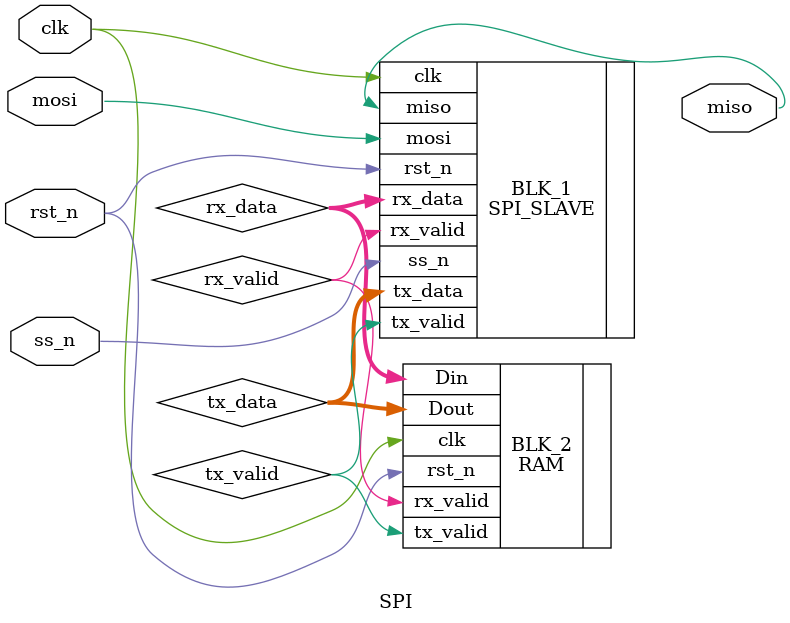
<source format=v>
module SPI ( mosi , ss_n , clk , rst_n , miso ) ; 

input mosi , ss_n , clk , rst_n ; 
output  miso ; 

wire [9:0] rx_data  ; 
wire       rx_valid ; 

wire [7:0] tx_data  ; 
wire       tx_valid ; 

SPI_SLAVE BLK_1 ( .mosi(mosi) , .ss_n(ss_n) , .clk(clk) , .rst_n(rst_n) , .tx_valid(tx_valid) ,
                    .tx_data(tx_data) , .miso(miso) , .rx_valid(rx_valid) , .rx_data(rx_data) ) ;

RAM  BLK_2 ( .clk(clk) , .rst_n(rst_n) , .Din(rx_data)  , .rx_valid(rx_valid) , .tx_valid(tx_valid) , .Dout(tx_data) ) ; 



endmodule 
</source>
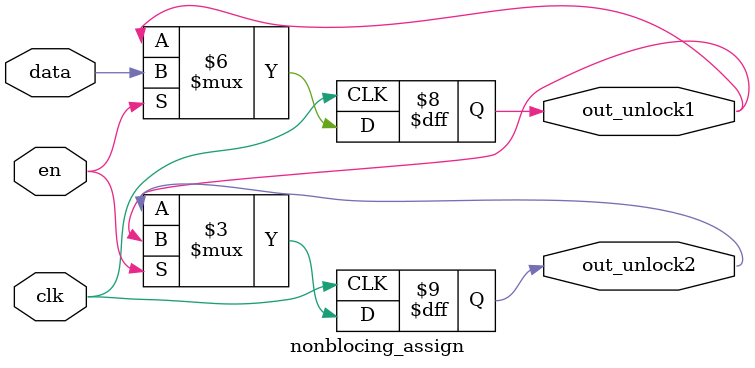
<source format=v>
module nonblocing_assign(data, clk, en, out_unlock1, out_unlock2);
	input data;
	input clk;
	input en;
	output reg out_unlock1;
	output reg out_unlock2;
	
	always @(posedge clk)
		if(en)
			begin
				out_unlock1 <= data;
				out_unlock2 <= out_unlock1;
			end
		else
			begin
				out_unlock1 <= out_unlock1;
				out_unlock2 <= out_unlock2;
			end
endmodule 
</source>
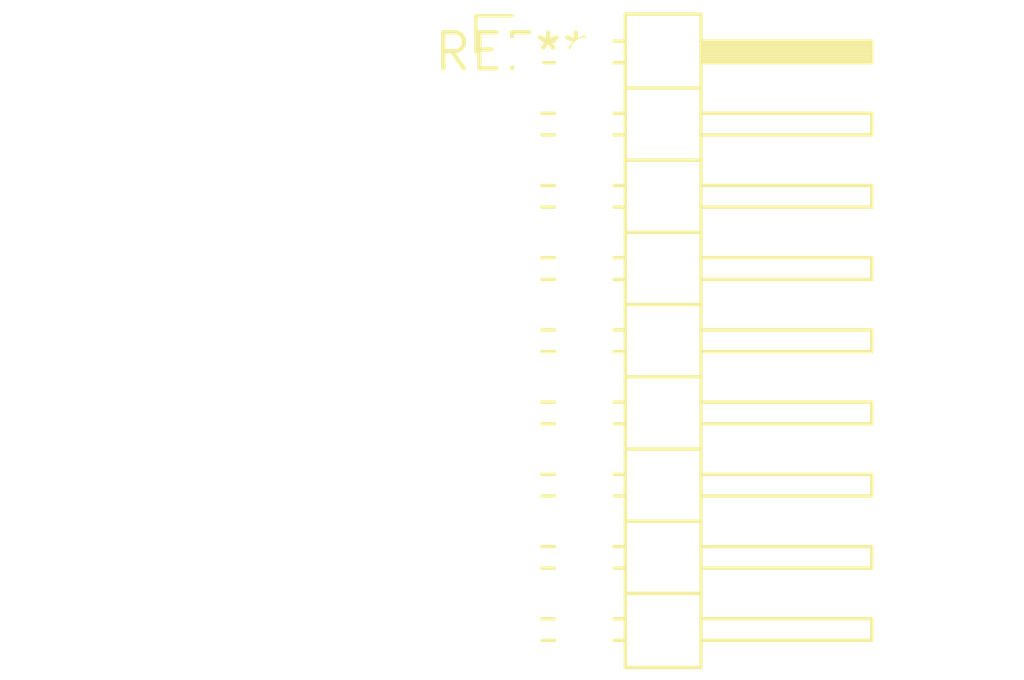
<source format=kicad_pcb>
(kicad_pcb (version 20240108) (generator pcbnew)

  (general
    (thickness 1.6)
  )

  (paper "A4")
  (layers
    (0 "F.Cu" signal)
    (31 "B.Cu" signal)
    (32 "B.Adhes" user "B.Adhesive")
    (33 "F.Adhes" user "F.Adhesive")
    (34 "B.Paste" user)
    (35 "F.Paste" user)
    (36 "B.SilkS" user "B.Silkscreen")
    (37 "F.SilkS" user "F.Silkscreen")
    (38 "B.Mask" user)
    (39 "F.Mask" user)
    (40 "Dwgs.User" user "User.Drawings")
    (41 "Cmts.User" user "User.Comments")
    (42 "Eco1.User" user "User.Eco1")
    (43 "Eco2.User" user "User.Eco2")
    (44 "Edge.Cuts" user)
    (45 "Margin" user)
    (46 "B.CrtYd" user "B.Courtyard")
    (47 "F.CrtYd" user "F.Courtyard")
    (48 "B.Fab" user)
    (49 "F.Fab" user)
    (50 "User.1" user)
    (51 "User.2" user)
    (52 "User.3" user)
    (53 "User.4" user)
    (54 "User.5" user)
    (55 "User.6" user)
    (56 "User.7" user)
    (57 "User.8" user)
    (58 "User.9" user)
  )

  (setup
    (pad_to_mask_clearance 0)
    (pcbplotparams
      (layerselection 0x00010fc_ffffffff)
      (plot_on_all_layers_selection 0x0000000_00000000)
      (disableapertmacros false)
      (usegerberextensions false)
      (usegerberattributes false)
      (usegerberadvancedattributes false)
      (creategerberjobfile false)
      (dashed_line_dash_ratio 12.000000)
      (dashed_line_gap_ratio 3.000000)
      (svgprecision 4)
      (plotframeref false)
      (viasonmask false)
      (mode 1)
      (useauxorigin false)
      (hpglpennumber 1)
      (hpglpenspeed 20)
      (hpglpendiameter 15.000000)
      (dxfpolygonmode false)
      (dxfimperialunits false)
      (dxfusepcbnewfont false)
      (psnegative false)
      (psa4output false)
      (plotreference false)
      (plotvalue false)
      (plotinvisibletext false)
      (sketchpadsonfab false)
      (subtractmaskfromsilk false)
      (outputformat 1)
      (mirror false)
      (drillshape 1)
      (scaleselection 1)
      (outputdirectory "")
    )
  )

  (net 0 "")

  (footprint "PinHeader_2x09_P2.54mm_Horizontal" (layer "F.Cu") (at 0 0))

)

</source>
········
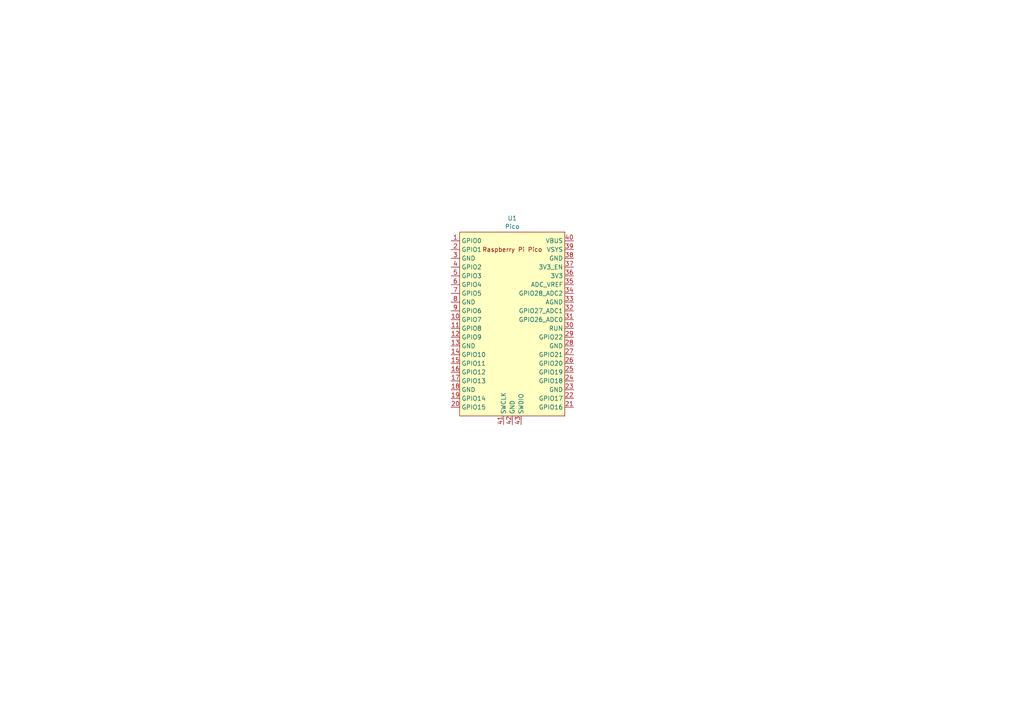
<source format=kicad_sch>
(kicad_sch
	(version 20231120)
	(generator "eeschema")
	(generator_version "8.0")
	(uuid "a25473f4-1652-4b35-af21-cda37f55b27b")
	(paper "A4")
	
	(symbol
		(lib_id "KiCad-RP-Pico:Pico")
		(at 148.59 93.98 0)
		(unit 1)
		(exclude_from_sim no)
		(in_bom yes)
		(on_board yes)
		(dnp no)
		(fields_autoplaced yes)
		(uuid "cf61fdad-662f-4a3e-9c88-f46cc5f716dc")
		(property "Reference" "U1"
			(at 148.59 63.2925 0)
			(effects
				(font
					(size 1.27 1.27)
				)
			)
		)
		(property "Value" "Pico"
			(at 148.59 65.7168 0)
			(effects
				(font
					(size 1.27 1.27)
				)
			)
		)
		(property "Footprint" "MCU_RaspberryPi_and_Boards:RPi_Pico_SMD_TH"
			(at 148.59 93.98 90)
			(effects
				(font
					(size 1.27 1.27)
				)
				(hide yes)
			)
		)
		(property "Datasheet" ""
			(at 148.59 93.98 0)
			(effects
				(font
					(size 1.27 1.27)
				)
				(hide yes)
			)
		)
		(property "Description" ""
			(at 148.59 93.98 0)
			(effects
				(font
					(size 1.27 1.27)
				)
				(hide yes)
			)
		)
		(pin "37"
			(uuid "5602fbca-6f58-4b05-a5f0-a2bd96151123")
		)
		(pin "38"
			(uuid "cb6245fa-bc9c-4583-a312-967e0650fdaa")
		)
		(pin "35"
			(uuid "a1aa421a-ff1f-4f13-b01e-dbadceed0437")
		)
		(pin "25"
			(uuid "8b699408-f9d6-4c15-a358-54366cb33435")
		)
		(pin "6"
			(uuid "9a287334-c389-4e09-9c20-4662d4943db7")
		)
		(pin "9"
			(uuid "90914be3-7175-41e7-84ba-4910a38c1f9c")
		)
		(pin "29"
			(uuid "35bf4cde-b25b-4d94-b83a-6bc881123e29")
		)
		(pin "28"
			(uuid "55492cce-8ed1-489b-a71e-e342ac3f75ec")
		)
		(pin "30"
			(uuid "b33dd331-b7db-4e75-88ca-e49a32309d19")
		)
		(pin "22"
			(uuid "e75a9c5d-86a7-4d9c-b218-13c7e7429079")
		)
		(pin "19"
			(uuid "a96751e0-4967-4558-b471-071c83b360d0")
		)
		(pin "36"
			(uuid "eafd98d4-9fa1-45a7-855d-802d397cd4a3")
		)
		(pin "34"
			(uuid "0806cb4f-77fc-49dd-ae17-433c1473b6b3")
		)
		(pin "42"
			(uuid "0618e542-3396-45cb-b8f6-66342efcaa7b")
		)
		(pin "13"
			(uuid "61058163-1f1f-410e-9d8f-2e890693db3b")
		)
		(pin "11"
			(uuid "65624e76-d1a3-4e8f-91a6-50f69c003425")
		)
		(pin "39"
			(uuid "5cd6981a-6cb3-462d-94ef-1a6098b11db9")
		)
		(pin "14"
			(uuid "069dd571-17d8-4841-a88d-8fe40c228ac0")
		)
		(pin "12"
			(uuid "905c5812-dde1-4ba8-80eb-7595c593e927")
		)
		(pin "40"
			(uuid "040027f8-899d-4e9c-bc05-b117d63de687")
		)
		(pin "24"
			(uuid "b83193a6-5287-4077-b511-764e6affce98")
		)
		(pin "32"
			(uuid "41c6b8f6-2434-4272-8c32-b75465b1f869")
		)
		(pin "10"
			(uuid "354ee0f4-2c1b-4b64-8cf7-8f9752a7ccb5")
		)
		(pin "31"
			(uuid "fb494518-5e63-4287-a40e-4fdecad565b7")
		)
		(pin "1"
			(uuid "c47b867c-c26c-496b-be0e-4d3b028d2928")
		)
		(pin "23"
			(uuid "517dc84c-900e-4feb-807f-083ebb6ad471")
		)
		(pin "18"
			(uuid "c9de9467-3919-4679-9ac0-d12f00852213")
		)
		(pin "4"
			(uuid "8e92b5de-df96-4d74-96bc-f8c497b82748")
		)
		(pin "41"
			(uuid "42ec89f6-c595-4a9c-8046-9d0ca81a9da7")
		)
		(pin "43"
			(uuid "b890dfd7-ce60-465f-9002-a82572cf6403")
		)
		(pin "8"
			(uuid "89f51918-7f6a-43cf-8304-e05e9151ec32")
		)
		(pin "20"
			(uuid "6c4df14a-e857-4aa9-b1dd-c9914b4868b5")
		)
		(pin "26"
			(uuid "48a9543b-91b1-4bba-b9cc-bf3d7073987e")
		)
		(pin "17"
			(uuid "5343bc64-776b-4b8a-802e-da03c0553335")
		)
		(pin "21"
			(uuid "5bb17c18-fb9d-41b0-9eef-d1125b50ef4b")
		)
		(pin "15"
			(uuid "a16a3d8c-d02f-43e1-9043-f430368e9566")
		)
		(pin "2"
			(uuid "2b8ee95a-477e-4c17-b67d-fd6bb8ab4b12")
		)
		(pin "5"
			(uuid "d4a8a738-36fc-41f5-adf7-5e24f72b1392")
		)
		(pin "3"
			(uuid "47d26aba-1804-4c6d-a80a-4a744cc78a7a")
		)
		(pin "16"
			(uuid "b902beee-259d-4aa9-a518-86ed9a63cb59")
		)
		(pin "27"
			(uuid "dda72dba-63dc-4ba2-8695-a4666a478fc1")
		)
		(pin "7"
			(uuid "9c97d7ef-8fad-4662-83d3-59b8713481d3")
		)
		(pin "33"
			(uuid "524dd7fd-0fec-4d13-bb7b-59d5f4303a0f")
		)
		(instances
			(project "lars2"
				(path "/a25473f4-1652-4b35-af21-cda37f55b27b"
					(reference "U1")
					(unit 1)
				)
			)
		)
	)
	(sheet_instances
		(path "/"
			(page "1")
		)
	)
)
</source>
········
[Task] Among the entries, copy every line containing the word "property".

[Answer box]
		(property "Reference" "U1"
		(property "Value" "Pico"
		(property "Footprint" "MCU_RaspberryPi_and_Boards:RPi_Pico_SMD_TH"
		(property "Datasheet" ""
		(property "Description" ""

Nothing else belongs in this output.